It has been hard going in my search for interesting literature in the realm of Second Life. There are seemingly endless resources to look through, but few ever pay off, and the world itself is very difficult to navigate through to find interesting things. I am coming to realize that finding out about things that no one I know knows anything about, in a place I know little about is very daunting. I feel like a spy who doesn't know Russian.
I have joined a few new groups, all of them now being - Just Poets, Oyster Bay Sculpture & Aquarium, Penguin Readers, Poetry Guild, Shakespeare & Company, sLiterary, The Blue Angel VIP, and Writers of SL, but a good part of the messages I have been sent are not worth mentioning and not very helpful.
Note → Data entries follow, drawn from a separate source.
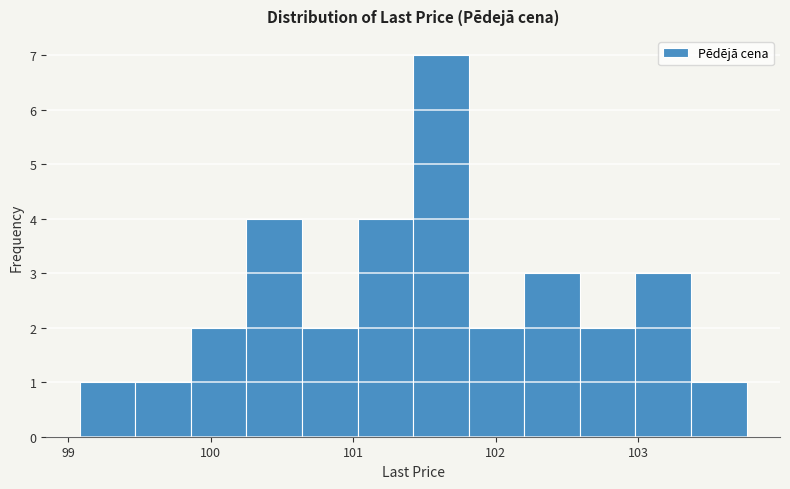

Around what value on the x-axis is the tallest bar? Give the approximate position of its centre, as read against the axis.

101.6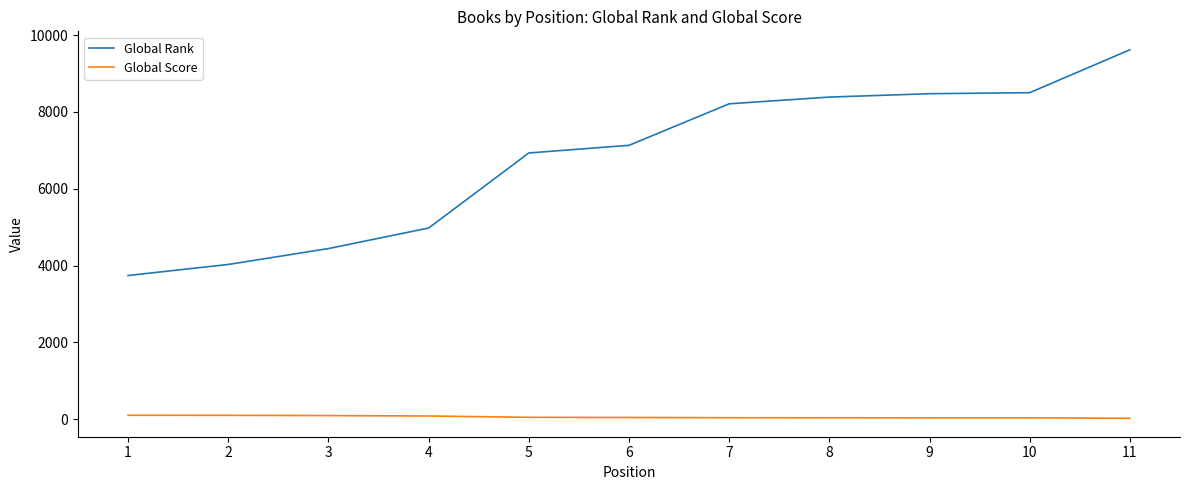

Is this an area chart (filled region under the line)?

No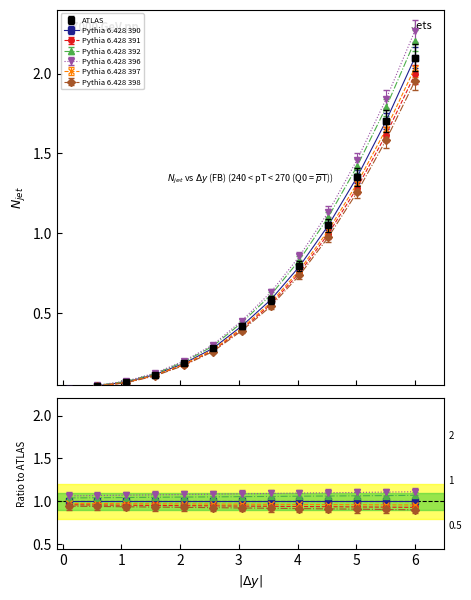

Is it true that Pythia 6.428 391 equals 0.1 at 2021-07-19?

False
Online I did find an interesting description of a novel that Penguin had made a 3-D representation of in SL. Apparently they took the story of "Snow Crash" and made a 3-D world of the action in SL, which is very interesting, but I can not find a link or location on the internet and I can not find it in SL or using it's search function. But, I do feel that such an examle is very interesting for writers of electronic literature. A reader could literally travel through a 3-D narrative in SL meeting characters and actions and places and scripts along the way. This is perhaps close to what Matt asked me to find: "Poetry dependant on the 3-D world of Second Life."
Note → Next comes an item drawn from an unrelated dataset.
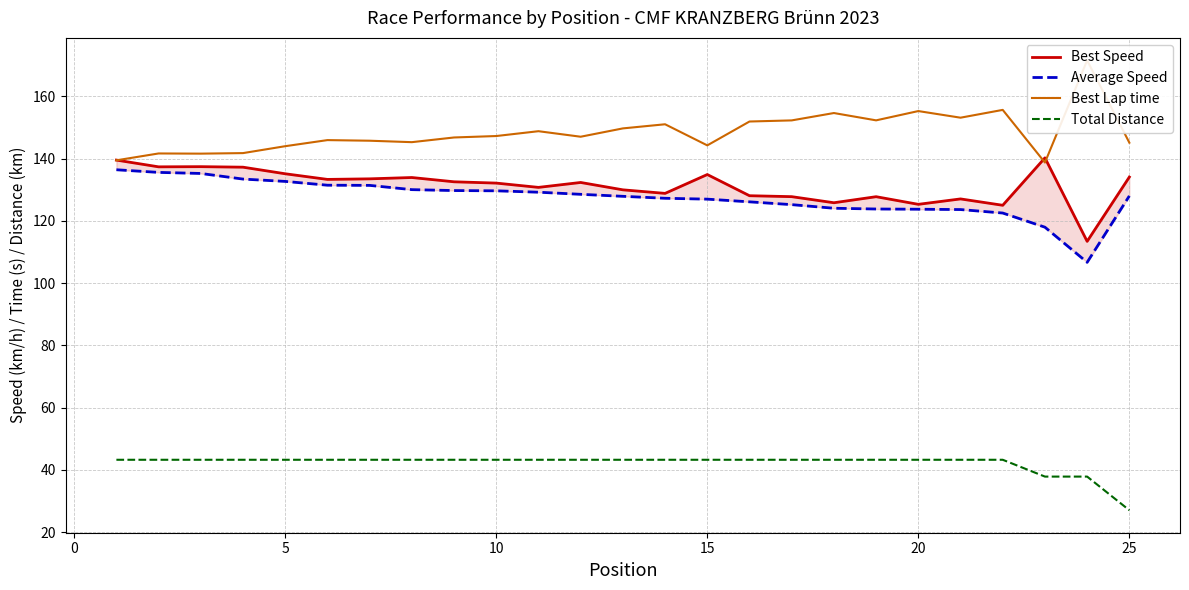

What is the difference between the maximum and minimum values in the Average Speed series?

29.7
I did get an in-world copy of sLiterary Magazine, but I found it more difficult to read than it was worth. It was very touch to manage the scrolling and fit the pages into my screen - the online version is much easier, but not really a SL experience.
This week Trish and I will be working on the structure of our presentation and report and will begin working on it also. By Wednesday we should have a decent outline of our project to share.